Here comes the concept of market correction. Market correction means when prices of stocks fall more than 10%, from their most recent peak, but less than 20% over the course of a few days, weeks or months. But it is different from a crash. Crash means a sudden fall in prices while in a correction the prices fall gradually over a comparatively longer period. And when the fall is 20% or more it is classified as bear market.

But you must be wondering why is this fall necessary?

When stock market is rising, it is an indicator of overall economic boom and may also lead to inflation. It also leads to securities rising above their intrinsic value. Market correction helps to bring down the securities back to their intrinsic values. Let us understand this by the way of an example. At times when the prices of onions rise above their normal values due to forces of demand and supply, people reduce the demand for onions which brings the prices back to normal.

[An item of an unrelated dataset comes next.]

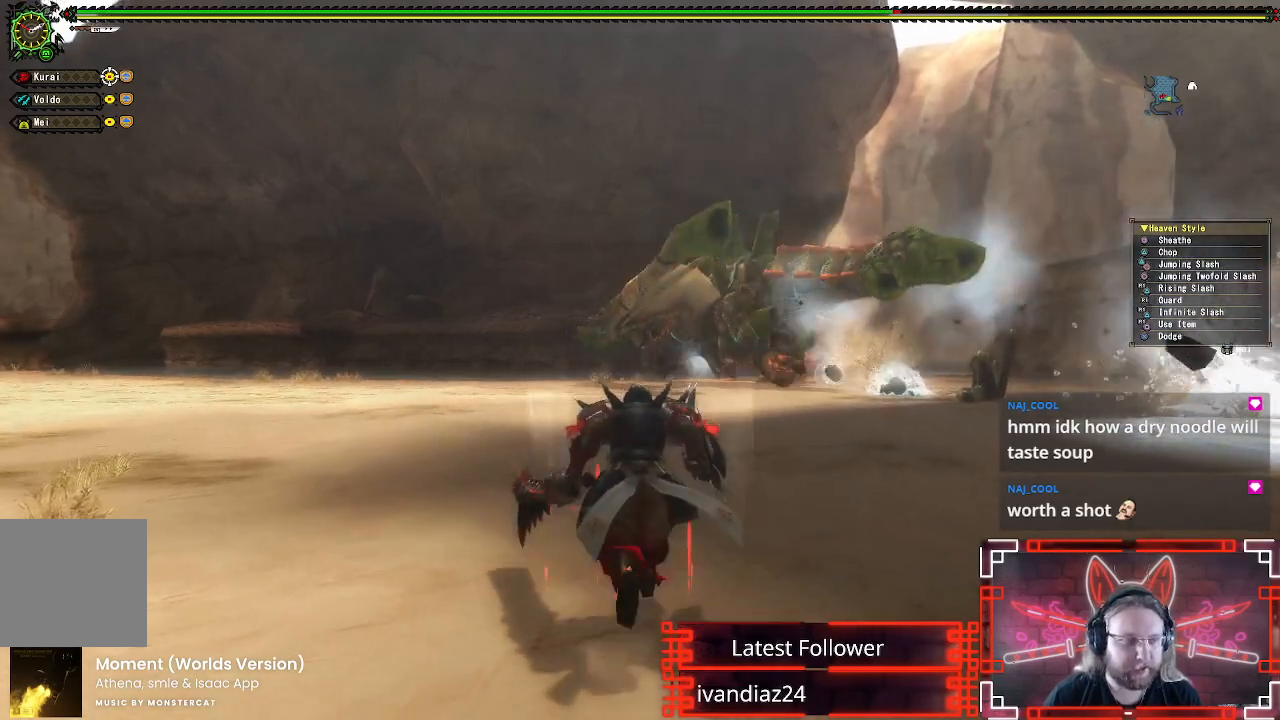
{"buttons": [], "left_stick": "up", "right_stick": "center", "events": []}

Now the question arises can you figure out when the next market correction will occur? Given the unpredictable nature of stock markets and numerous reasons due to which corrections may happen, the answer is NO.

People often panic during market correction and try to move money during corrections to profit from them. But instead of making money they often end up losing it. My advice is instead of panicking and trying to avoid corrections it is best to ride through them as in the long term market will return to normal levels. But also try to find the reason for the correction and take action accordingly. Take into account the reason for which you purchased the stock and see if that reason still holds good after the correction. It may help you decide whether to hold the stock or to sell it.

While market corrections are a pain for some people they may be a blessing for others. This is due to the fact that you can buy good stocks at a bargain. You may even manage to find stocks of companies at less than their intrinsic values if you are lucky and look hard enough.

So to conclude are market corrections necessary- Yes; do they happen often- Yes; Can you figure out when the next correction will happen- No; Is a market correction coming soon- Maybe, you never know.